Titan internally represents Double and Float data types as fixed decimal numbers. Doubles are stored with up to 6 decimal digits and floats with up to 3. This representation enables range retrievals in vertex centric queries. However, it significantly limits the precision and range of doubles and floats.
Use FullDouble and FullFloat as data type to get the full precision of floating point numbers. However, note that these data types cannot be used in range-constrained vertex centric queries.

Ghost Vertices

When the same vertex is concurrently removed in one transaction and modified in another, both transactions will successfully commit on eventually consistent storage backends and the vertex will still exist with only the modified properties or edges. This is referred to as a ghost vertex. It is possible to guard against ghost vertices on eventually consistent backends using key out-uniqueness but this is prohibitively expensive in most cases. A more scalable approach is to allow ghost vertices temporarily and clearing them out in regular time intervals, for instance using Titan tools.

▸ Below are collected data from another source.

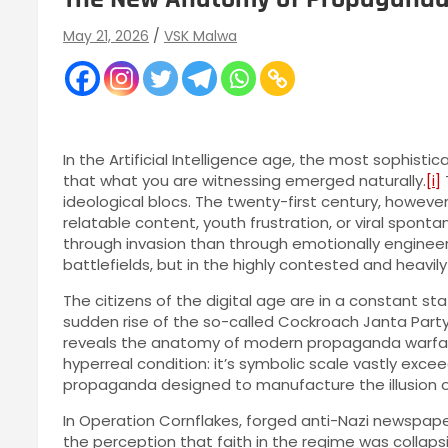
May 21, 2026
VSK Malwa
In the Artificial Intelligence age, the most sophist
that what you are witnessing emerged naturally.
[i]
ideological blocs. The twenty-first century, however
relatable content, youth frustration, or viral spontan
through invasion than through emotionally engine
battlefields, but in the highly contested and heavi
The citizens of the digital age are in a constant st
sudden rise of the so-called Cockroach Janta Party
reveals the anatomy of modern propaganda warfare i
hyperreal condition: it’s symbolic scale vastly exceed
propaganda designed to manufacture the illusion of
In Operation Cornflakes, forged anti-Nazi newspap
the perception that faith in the regime was collapsin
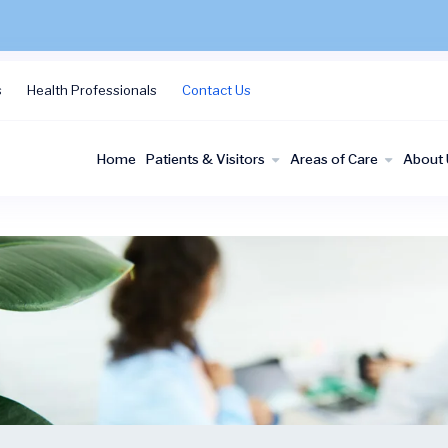
s
Health Professionals
Contact Us
Home
Patients & Visitors
Areas of Care
About 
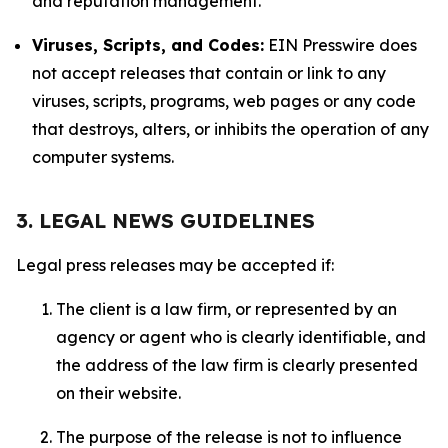
and reputation management.
Viruses, Scripts, and Codes:
EIN Presswire does
not accept releases that contain or link to any
viruses, scripts, programs, web pages or any code
that destroys, alters, or inhibits the operation of any
computer systems.
3. LEGAL NEWS GUIDELINES
Legal press releases may be accepted if:
The client is a law firm, or represented by an
agency or agent who is clearly identifiable, and
the address of the law firm is clearly presented
on their website.
The purpose of the release is not to influence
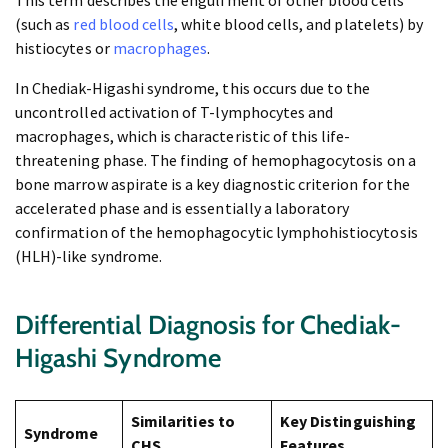
This term describes the engulfment of other blood cells
(such as
red blood cells
, white blood cells, and platelets) by
histiocytes or
macrophages
.
In Chediak-Higashi syndrome, this occurs due to the
uncontrolled activation of T-lymphocytes and
macrophages, which is characteristic of this life-
threatening phase. The finding of hemophagocytosis on a
bone marrow aspirate is a key diagnostic criterion for the
accelerated phase and is essentially a laboratory
confirmation of the hemophagocytic lymphohistiocytosis
(HLH)-like syndrome.
Differential Diagnosis for Chediak-
Higashi Syndrome
Similarities to
Key Distinguishing
Syndrome
CHS
Features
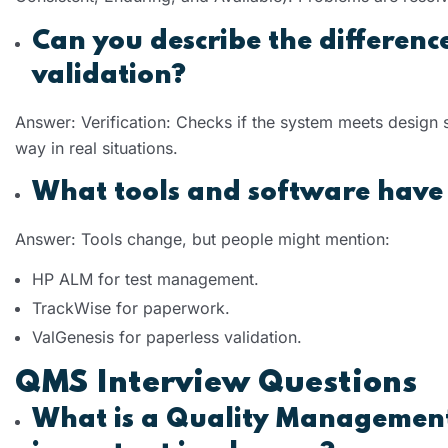
Can you describe the differenc
validation?
Answer: Verification: Checks if the system meets design
way in real situations.
What tools and software have 
Answer: Tools change, but people might mention:
HP ALM for test management.
TrackWise for paperwork.
ValGenesis for paperless validation.
QMS Interview Questions
What is a Quality Management 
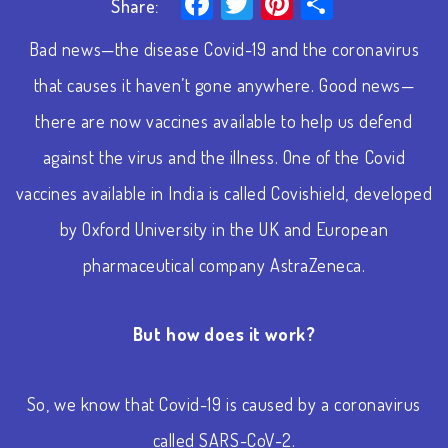
Facebook
Twitter
Pinterest
Share
Share:
Bad news—the disease Covid-19 and the coronavirus
that causes it haven’t gone anywhere. Good news—
there are now vaccines available to help us defend
against the virus and the illness. One of the Covid
vaccines available in India is called Covishield, developed
by Oxford University in the UK and European
pharmaceutical company AstraZeneca.
But how does it work?
So, we know that Covid-19 is caused by a coronavirus
called SARS-CoV-2.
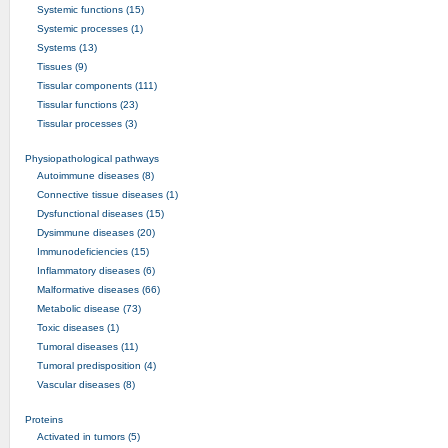
Systemic functions (15)
Systemic processes (1)
Systems (13)
Tissues (9)
Tissular components (111)
Tissular functions (23)
Tissular processes (3)
Physiopathological pathways
Autoimmune diseases (8)
Connective tissue diseases (1)
Dysfunctional diseases (15)
Dysimmune diseases (20)
Immunodeficiencies (15)
Inflammatory diseases (6)
Malformative diseases (66)
Metabolic disease (73)
Toxic diseases (1)
Tumoral diseases (11)
Tumoral predisposition (4)
Vascular diseases (8)
Proteins
Activated in tumors (5)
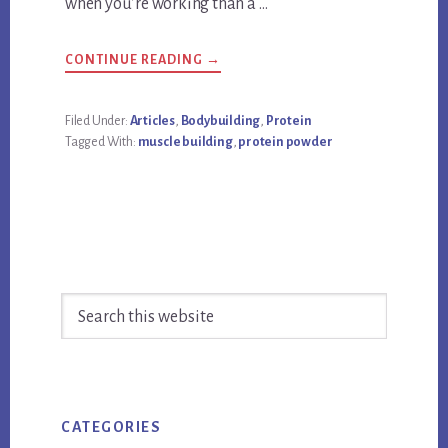
when you’re working than a …
ABOUT
CONTINUE READING
→
WHAT
IS
THE
BEST
Filed Under:
Articles
,
Bodybuilding
,
Protein
PROTEIN
Tagged With:
muscle building
,
protein powder
POWDER
FOR
BUILDING
MUSCLE?
Primary
Search
Sidebar
this
website
CATEGORIES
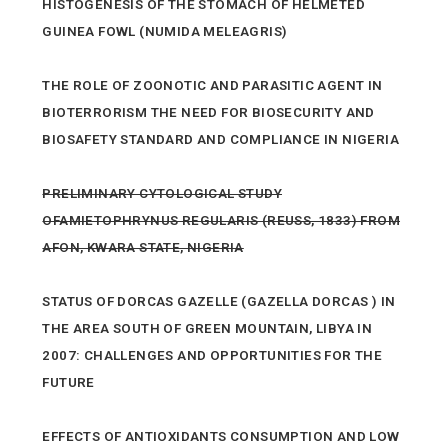
HISTOGENESIS OF THE STOMACH OF HELMETED
GUINEA FOWL (NUMIDA MELEAGRIS)
THE ROLE OF ZOONOTIC AND PARASITIC AGENT IN
BIOTERRORISM THE NEED FOR BIOSECURITY AND
BIOSAFETY STANDARD AND COMPLIANCE IN NIGERIA
PRELIMINARY CYTOLOGICAL STUDY
OFAMIETOPHRYNUS REGULARIS (REUSS, 1833) FROM
AFON, KWARA STATE, NIGERIA
STATUS OF DORCAS GAZELLE (GAZELLA DORCAS ) IN
THE AREA SOUTH OF GREEN MOUNTAIN, LIBYA IN
2007: CHALLENGES AND OPPORTUNITIES FOR THE
FUTURE
EFFECTS OF ANTIOXIDANTS CONSUMPTION AND LOW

Another option is to detect them at read-time using the transaction configuration option @ checkInternalVertexExistence()@

Snappy 1.4 does not work with Java 1.7

Cassandra 1.2.x makes use of Snappy 1.4. Titan will not be able to connect to Cassandra if the server is running Java 1.7 and Cassandra 1.2.x (with Snappy 1.4). Be sure to remove the Snappy 1.4 jar in the cassandra/lib directory and replace with a Snappy 1.5 jar version (available here).

Debug-level Logging

When the log level is set to debug Titan produces a lot of logging output which is useful to understand how particular queries get compiled, optimized, and executed. However, the output is so large that it will impact the query performance noticeably. Hence, you info or above for production systems or benchmarking.

Useful Tips

Titan OutOfMemoryException or excessive Garbage Collection

If you experience memory issues or excessive garbage collection while running Titan it is likely that the caches are configured incorrectly. If the caches are too large, the heap may fill up with cache entries. Try reducing the size of the transaction level cache before tuning the database level cache, in particular if you have many concurrent transactions. Read more about Titan's caching layers.

Removing JAMM Warning Messages

When launching Titan with embedded Cassandra, the following warnings may be displayed:

958 [MutationStage:25] WARN  org.apache.cassandra.db.Memtable  - MemoryMeter uninitialized (jamm not specified as java agent); assuming liveRatio of 10.0.  Usually this means cassandra-env.sh disabled jamm because you are using a buggy JRE; upgrade to the Sun JRE instead

Cassandra uses a Java agent called MemoryMeter which allows it to measure the actual memory use of an object, including JVM overhead. To use JAMM (Java Agent for Memory Measurements), the path to the JAMM jar must be specific in the Java javaagent parameter when launching the JVM (e.g. -javaagent:path/to/jamm.jar). Rather than modifying titan.sh and adding the javaagent parameter, I prefer to set the JAVA_OPTIONS environment variable with the proper javaagent setting:

export JAVA_OPTIONS=-javaagent:$TITAN_HOME/lib/jamm-0.2.5.jar

Cassandra Connection Problem

By default, Titan uses the Astyanax library to connect to Cassandra clusters. On EC2 and Rackspace, it has been reported that Astyanax was unable to establish a connection to the cluster. In those cases, changing the backend to storage.backend=cassandrathrift solved the problem.

ElasticSearch OutOfMemoryException

When numerous clients are connecting to ElasticSearch, it is likely that an OutOfMemoryException occurs. This is not due to a memory issue, but to the OS not allowing more threads to be spawned by the user (the user running ElasticSearch). To circumvent this issue, increase the number of allowed processes to the user running ElasticSearch. For example, increase the ulimit -u from the default 1024 to 10024.